PROVIDED DATA →
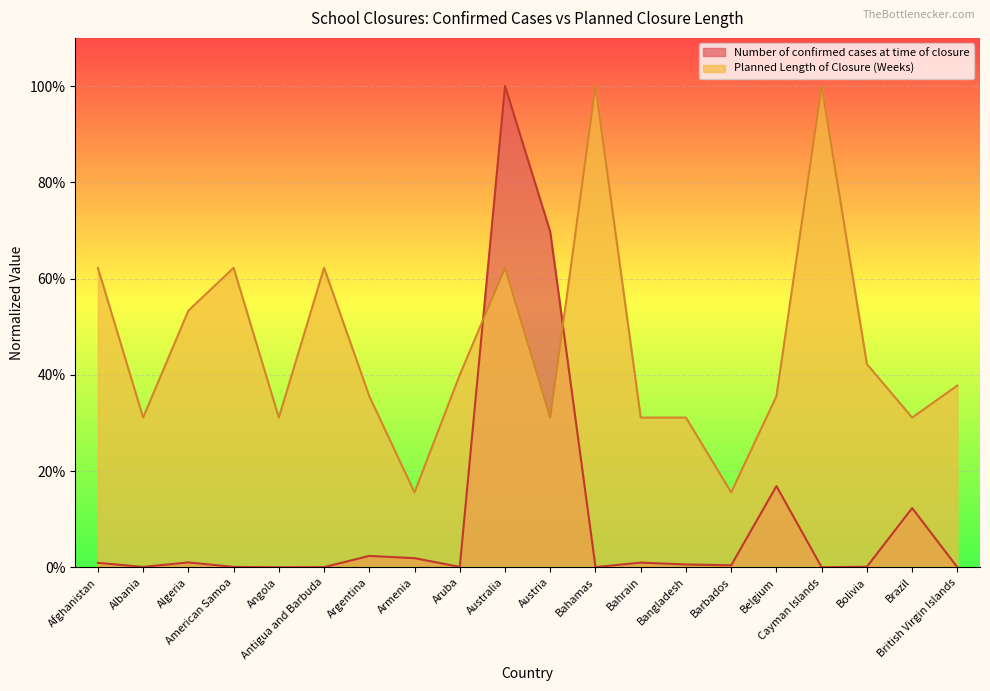

Rank the series by their maximum value, from lowest to highest.

Planned Length of Closure (Weeks), Number of confirmed cases at time of closure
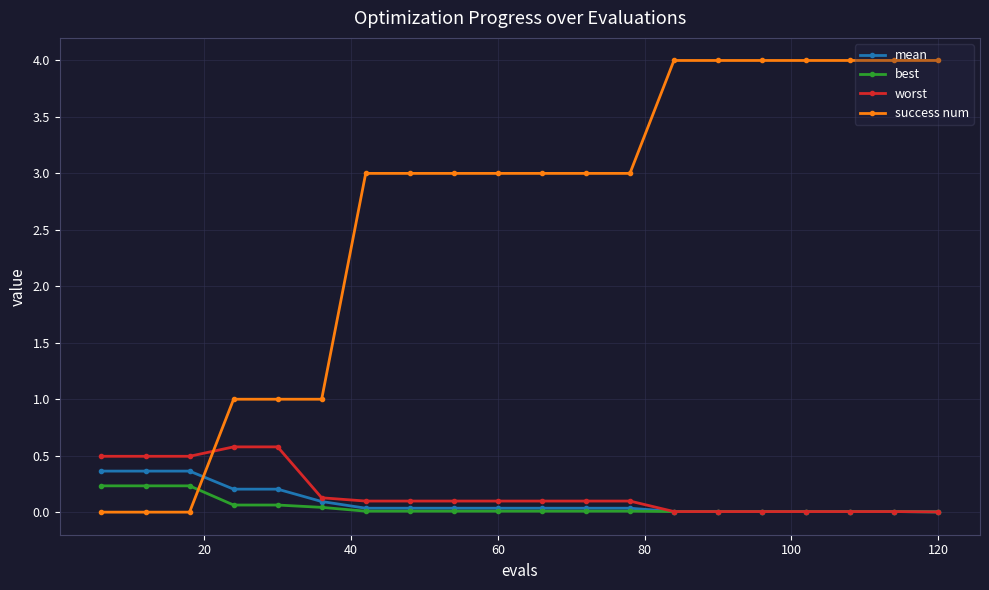

What is the sum of all worst values?

3.5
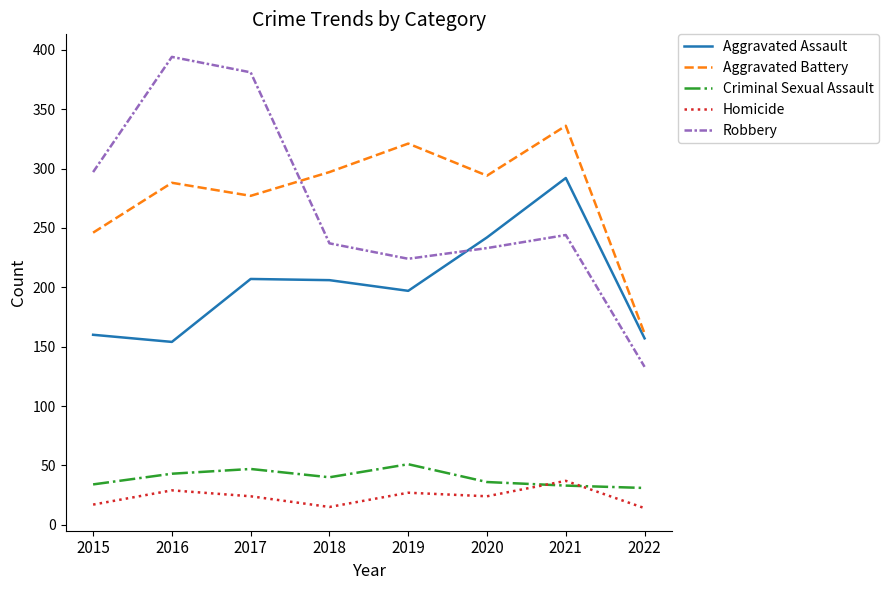

The value of Homicide at 2018 is 15. True or false?

True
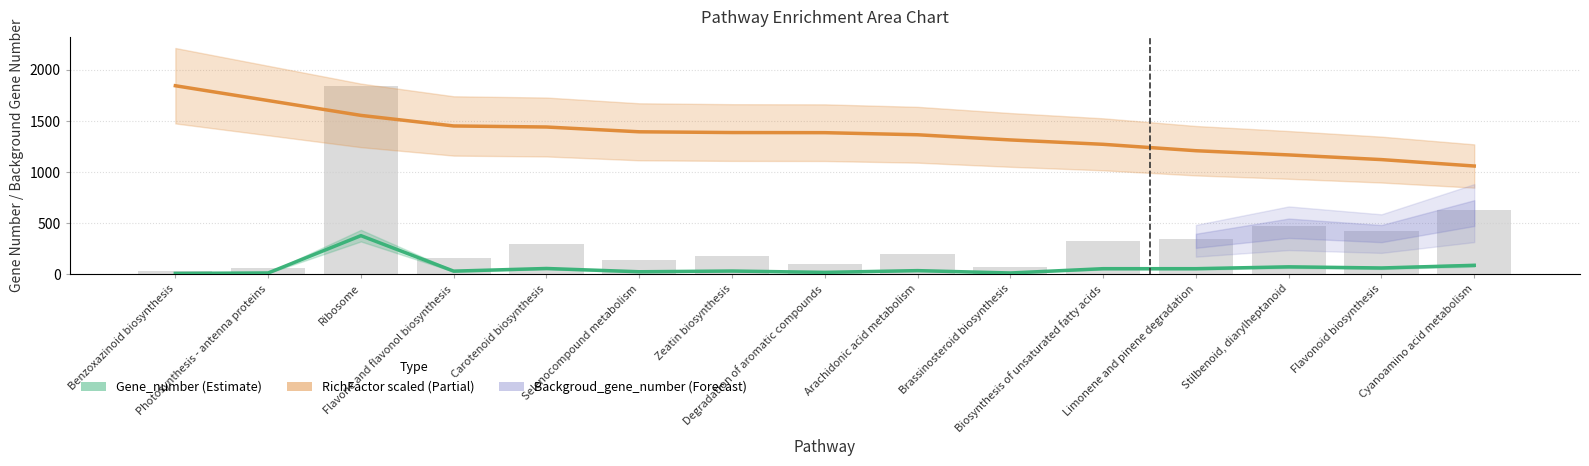

At which label does RichFactor (scaled) reach its minimum?

Cyanoamino acid metabolism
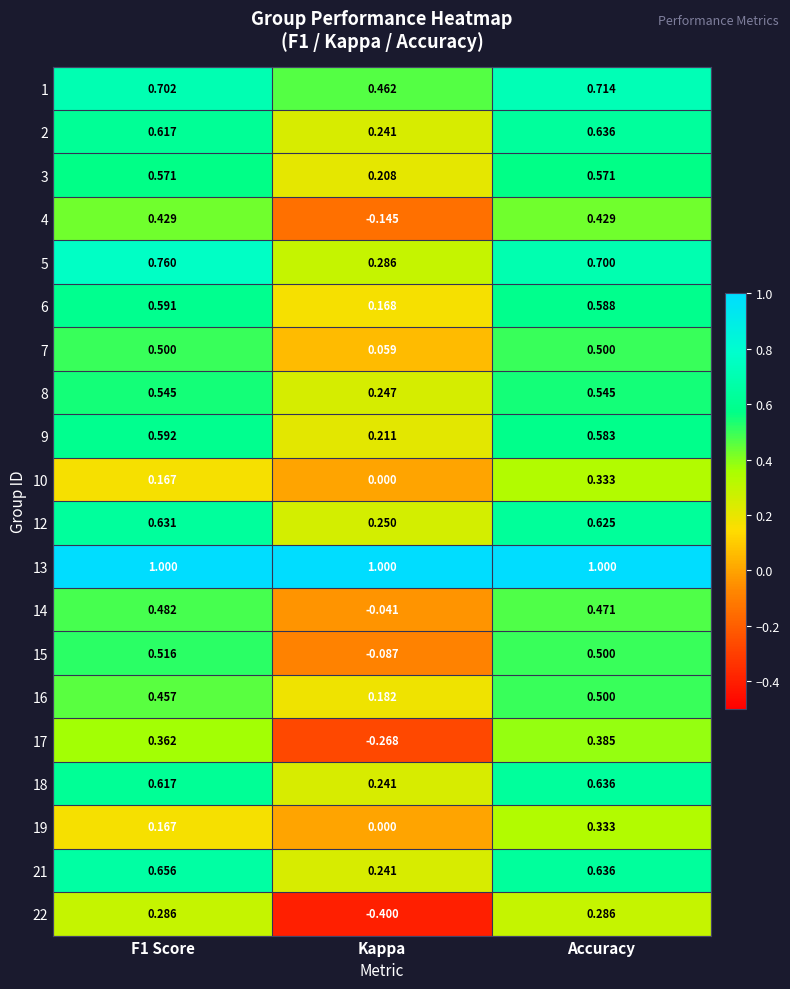

Which category has the lowest value in the 16 series?

Kappa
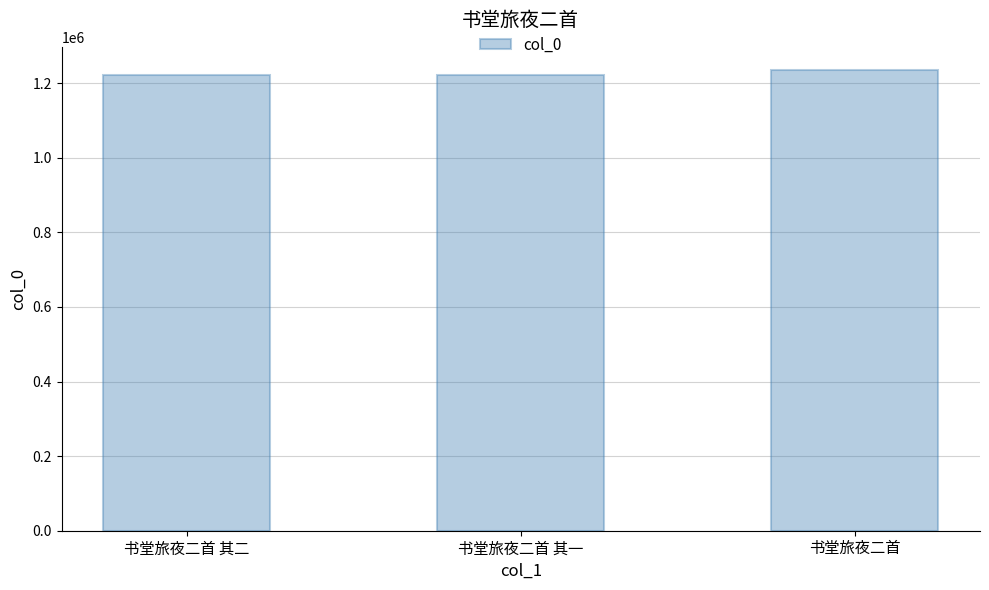

How many data points are less than 1221820?

1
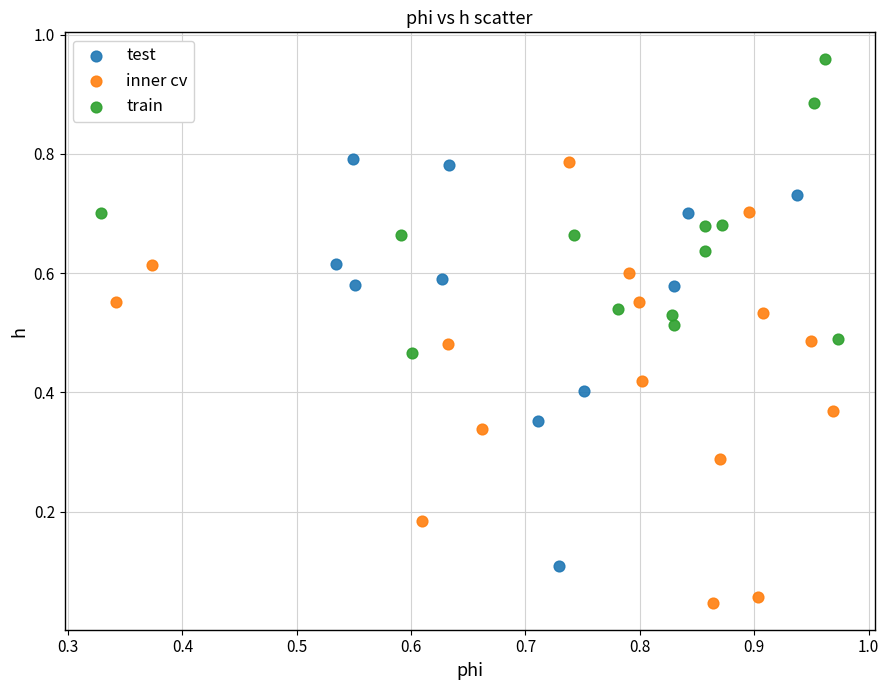

Which series has the largest Y range (max minus min)?

inner cv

PROBLEM TO WORK ON → Please pull out every line of the listing above that contains the word "series".

RESPONSE →
Rank the series by their maximum value, from lowest to highest.
Which category has the lowest value in the 16 series?
Which series has the largest Y range (max minus min)?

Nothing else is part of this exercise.